What’s a microburst? Wikipedia defines it as, “a small downdraft that moves in a way opposite to a tornado. Microbursts are found in strong thunderstorms. … A microburst often has high winds that can knock over fully grown trees.”
We experienced a microburst about a month ago, waking up one morning to notice damage here at Spiritwood directly attributable to a sudden microburst of downward-sweeping high winds. As a result, we had to leap into action to remedy a serious structural problem, where our already long-list of must-do summertime chores suddenly required immediate adjustment.
Any property owner will empathize.
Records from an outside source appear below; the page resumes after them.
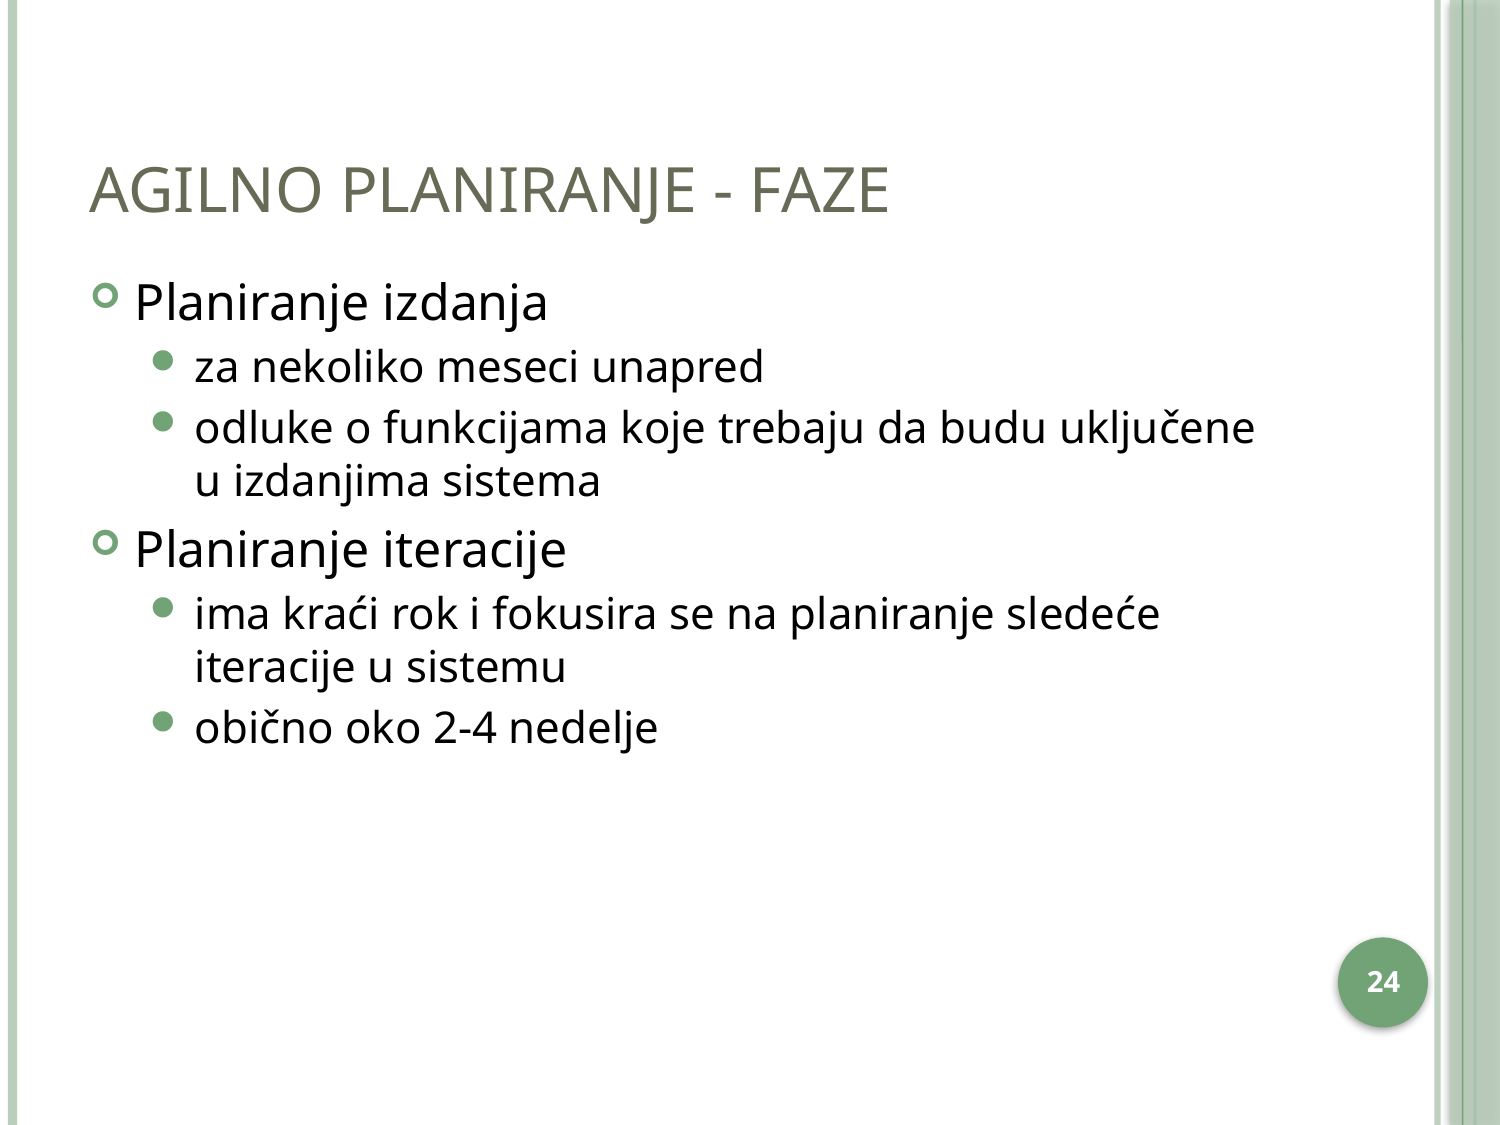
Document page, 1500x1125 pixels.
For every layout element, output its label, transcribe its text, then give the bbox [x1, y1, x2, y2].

list Planiranje izdanja za nekoliko meseci unapred odluke o funkcijama koje trebaju da budu uključene u izdanjima sistema Planiranje iteracije ima kraći rok i fokusira se na planiranje sledeće iteracije u sistemu obično oko 2-4 nedelje [75, 262, 1300, 1062]
slide_number 23 [1333, 940, 1434, 1027]
title Agilno planiranje - faze [75, 45, 1300, 233]
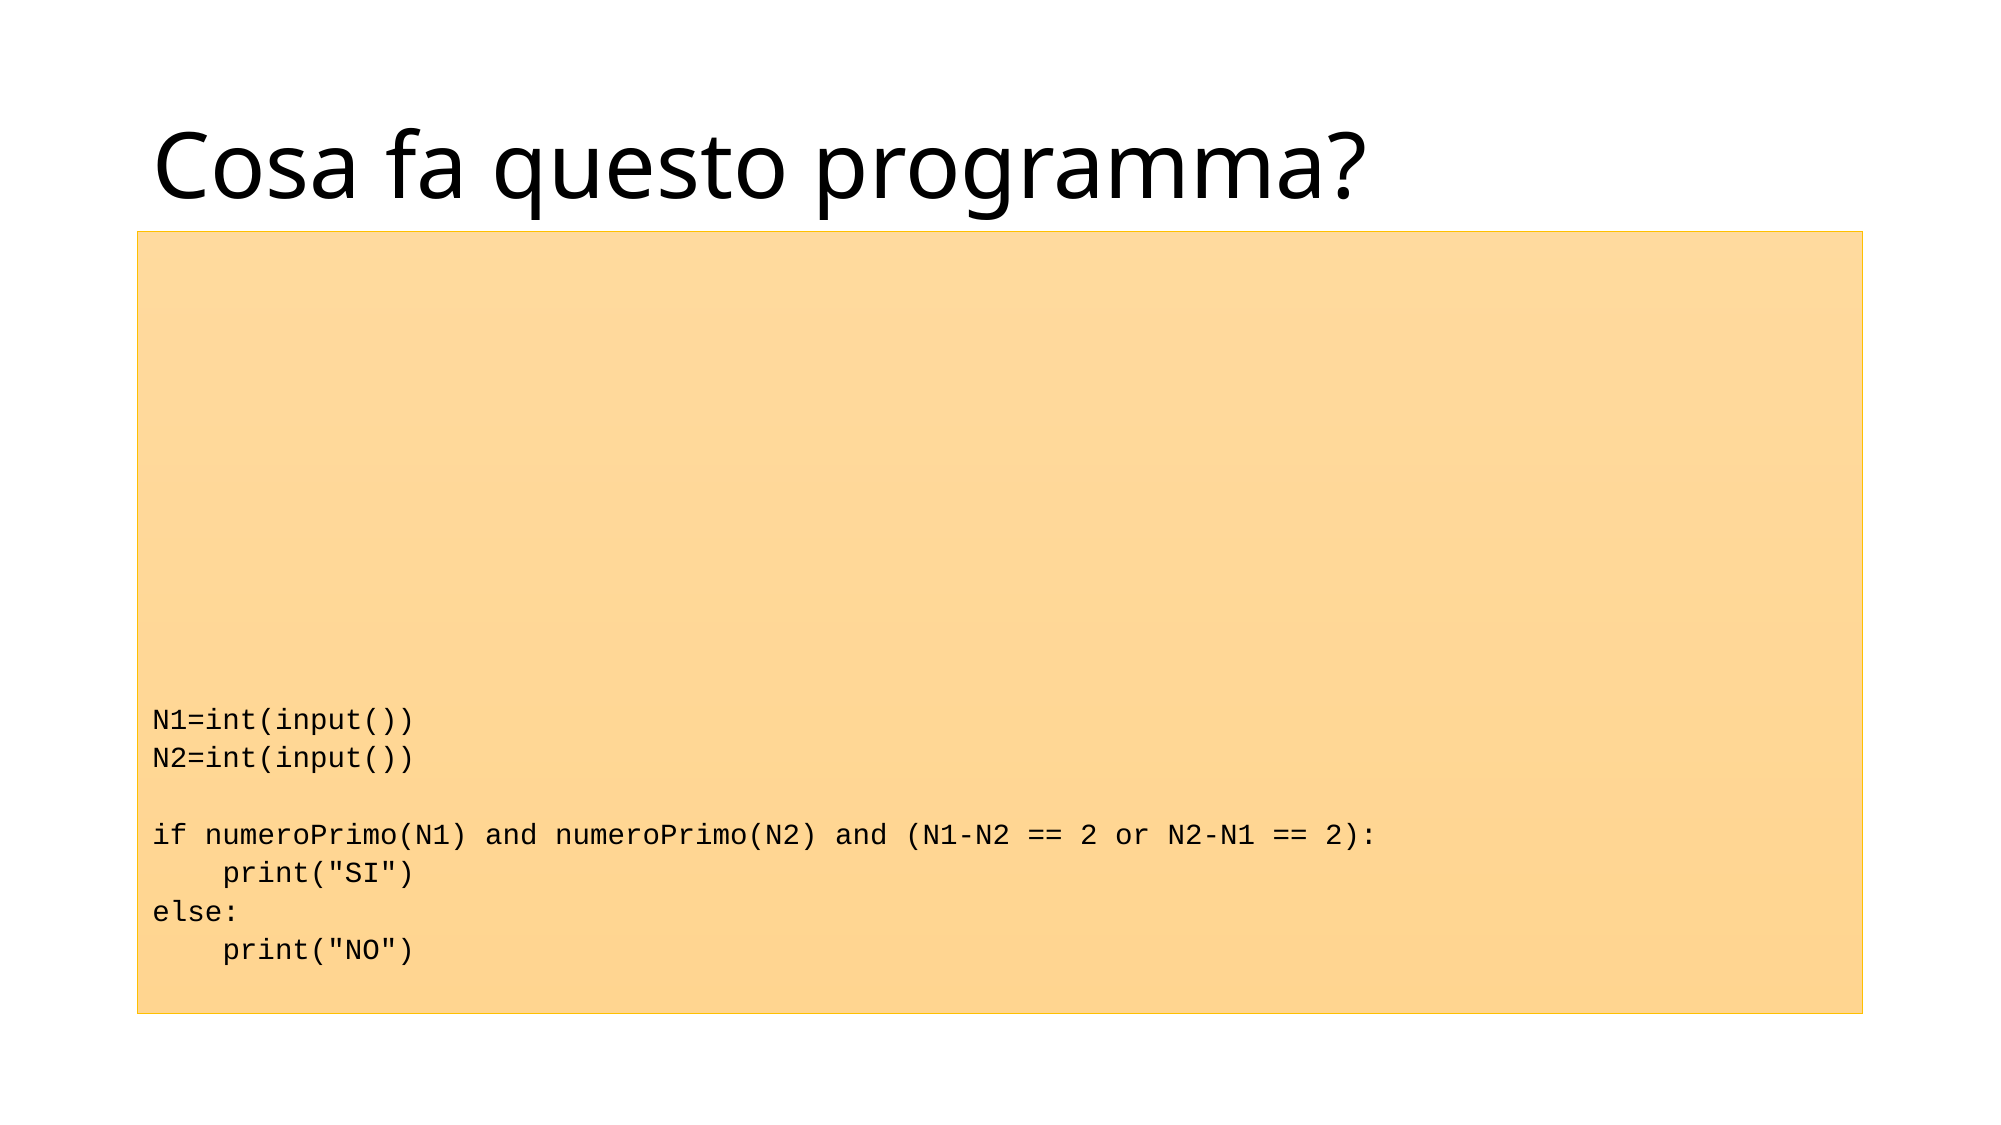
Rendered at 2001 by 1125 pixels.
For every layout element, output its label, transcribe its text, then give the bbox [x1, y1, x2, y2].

list N1=int(input()) N2=int(input()) if numeroPrimo(N1) and numeroPrimo(N2) and (N1-N2 == 2 or N2-N1 == 2): print("SI") else: print("NO") [137, 231, 1863, 1014]
title Cosa fa questo programma? [137, 59, 1863, 231]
We all realize Mother Nature rules, and we mere mortals must react to forces that are far beyond our personal control.
Therefore, with all the weather we’ve experienced since the floods of early summer, this stretch of sunshine will surely be celebrated.
Finally, hayfields are being cut, tedded, and baled. Throughout the Outaouais countryside, farmers are out on the land.
Because we like to nurture the grassland species of birds such as bobolinks and
meadowlarks who annually nest in our hayfields, we
prefer to have our crop cut later in the season, to give these now-all-too-rare birds a chance of raising their young. There’s nothing worse than seeing the gulls following the tractors, when hay is cut earlier on. These predators are merely doing their thing, eating the damaged and exposed nestlings, plus the meadow voles and other creatures that harvesters expose.
But I always feel sorry for the grassland species, where hayfields are giving way to soy and other cash crops. With increasingly diminished habitats along their migratory flyway, who knows for how long we’ll hear that summertime whistle-call of the meadowlark, or the burbling song of the bobolink?
So, with this stretch of sunshine ahead of us, here at Spiritwood we are planning a host of outdoors activities, from trail-clearing to hauling and stacking firewood for
the winter, to weeding, deadheading and harvesting the produce from our garden. And, we welcome two more WWOOFers (people who belong to World Wide Opportunities on Organic Farms — visit wwoof.ca) to Spiritwood this Friday, so we’ll be teaching them and receiving their help.
How’s your vegetable garden doing, by the way? Ours is fair to middling, not just because of the rain, but also the cool nights. It was only 6.6C at 6:05 a.m. on  Friday, August 25 — now, what did I just say about bringing in the firewood?